Web interface edit records:
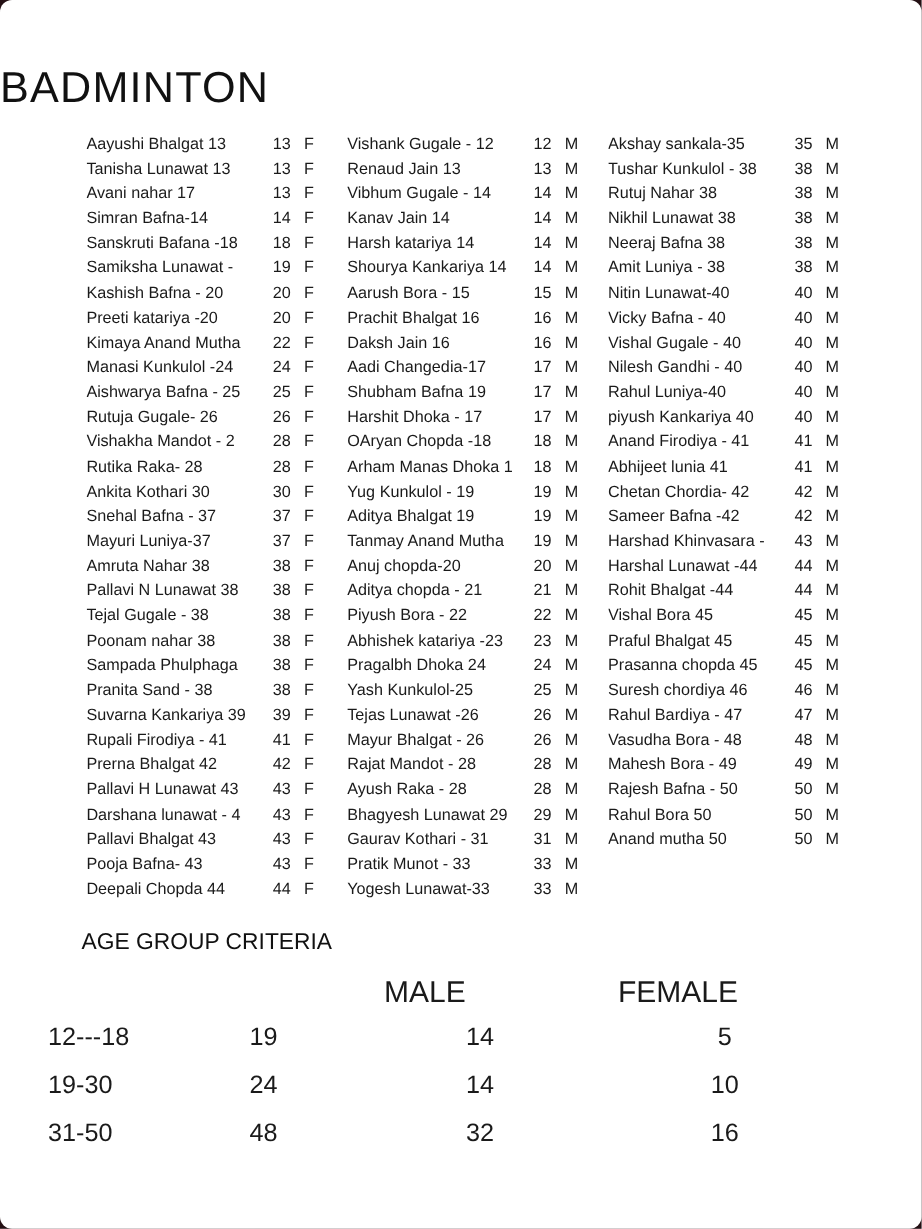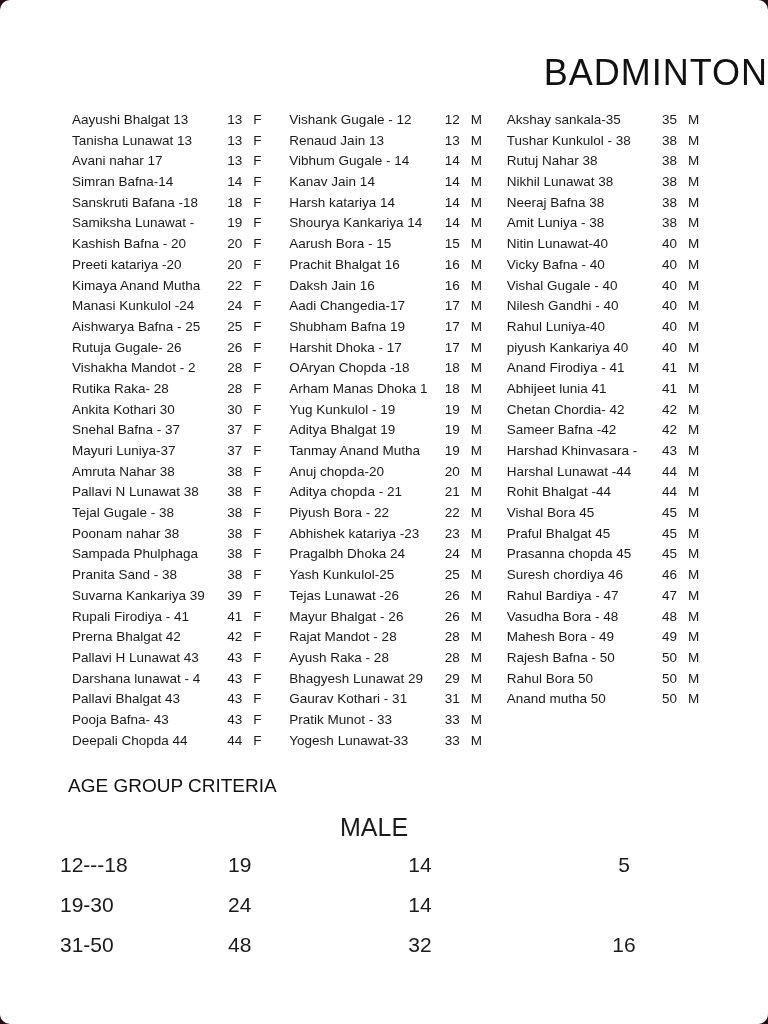--- a/index.html
+++ b/index.html
@@ -11,21 +11,21 @@
     overflow:hidden;
   }
   .page{
     position:absolute;inset:0;
     background:#ffffff;
     border-radius:10px;
     overflow:hidden;
   }
   .title{
     margin:52px 0 16px;
-    text-align:right;
+    text-align:left;
     font-size:36px;
     font-weight:400;
     letter-spacing:1px;
     color:#111;
   }
   .roster{
     display:flex;
     gap:22px;
     margin:6px 66px 0 72px;
   }
@@ -46,21 +46,21 @@
   }
   .r-age{width:26px;flex:none;}
   .r-gender{width:14px;flex:none;}
   .criteria{margin-top:24px;}
   .crit-heading{
     margin:0 0 12px 68px;
     font-size:19px;
     font-weight:400;
     color:#111;
   }
-  .crit-grid{padding-left:60px;}
+  .crit-grid{padding-left:40px;}
   .crit-row{
     display:grid;
     grid-template-columns:160px 120px 160px 248px;
     align-items:center;
     height:40px;
     font-size:21px;
   }
   .crit-row.crit-head{font-size:25px;height:36px;}
   .c-range{text-align:left;}
   .c-total{text-align:left;padding-left:8px;}
@@ -540,32 +540,34 @@
       </div>
   </div>
 
   <section class="criteria">
     <h2 class="crit-heading">AGE GROUP CRITERIA</h2>
     <div class="crit-grid">
       <div class="crit-row crit-head">
         <span class="c-range"></span>
         <span class="c-total"></span>
         <span class="c-male">MALE</span>
+        <span class="c-female">FEMALE</span>
       </div>
       <div id="crit-rows">
           <div class="crit-row">
             <span class="c-range">12---18</span>
             <span class="c-total">19</span>
             <span class="c-male">14</span>
             <span class="c-female">5</span>
           </div>
           <div class="crit-row">
             <span class="c-range">19-30</span>
             <span class="c-total">24</span>
             <span class="c-male">14</span>
+            <span class="c-female">10</span>
           </div>
           <div class="crit-row">
             <span class="c-range">31-50</span>
             <span class="c-total">48</span>
             <span class="c-male">32</span>
             <span class="c-female">16</span>
           </div>
         </div>
     </div>
   </section>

**Task requirements**
The records above must be printed exactly; the pictures stay out.

**Output**
--- a/index.html
+++ b/index.html
@@ -11,21 +11,21 @@
     overflow:hidden;
   }
   .page{
     position:absolute;inset:0;
     background:#ffffff;
     border-radius:10px;
     overflow:hidden;
   }
   .title{
     margin:52px 0 16px;
-    text-align:right;
+    text-align:left;
     font-size:36px;
     font-weight:400;
     letter-spacing:1px;
     color:#111;
   }
   .roster{
     display:flex;
     gap:22px;
     margin:6px 66px 0 72px;
   }
@@ -46,21 +46,21 @@
   }
   .r-age{width:26px;flex:none;}
   .r-gender{width:14px;flex:none;}
   .criteria{margin-top:24px;}
   .crit-heading{
     margin:0 0 12px 68px;
     font-size:19px;
     font-weight:400;
     color:#111;
   }
-  .crit-grid{padding-left:60px;}
+  .crit-grid{padding-left:40px;}
   .crit-row{
     display:grid;
     grid-template-columns:160px 120px 160px 248px;
     align-items:center;
     height:40px;
     font-size:21px;
   }
   .crit-row.crit-head{font-size:25px;height:36px;}
   .c-range{text-align:left;}
   .c-total{text-align:left;padding-left:8px;}
@@ -540,32 +540,34 @@
       </div>
   </div>
 
   <section class="criteria">
     <h2 class="crit-heading">AGE GROUP CRITERIA</h2>
     <div class="crit-grid">
       <div class="crit-row crit-head">
         <span class="c-range"></span>
         <span class="c-total"></span>
         <span class="c-male">MALE</span>
+        <span class="c-female">FEMALE</span>
       </div>
       <div id="crit-rows">
           <div class="crit-row">
             <span class="c-range">12---18</span>
             <span class="c-total">19</span>
             <span class="c-male">14</span>
             <span class="c-female">5</span>
           </div>
           <div class="crit-row">
             <span class="c-range">19-30</span>
             <span class="c-total">24</span>
             <span class="c-male">14</span>
+            <span class="c-female">10</span>
           </div>
           <div class="crit-row">
             <span class="c-range">31-50</span>
             <span class="c-total">48</span>
             <span class="c-male">32</span>
             <span class="c-female">16</span>
           </div>
         </div>
     </div>
   </section>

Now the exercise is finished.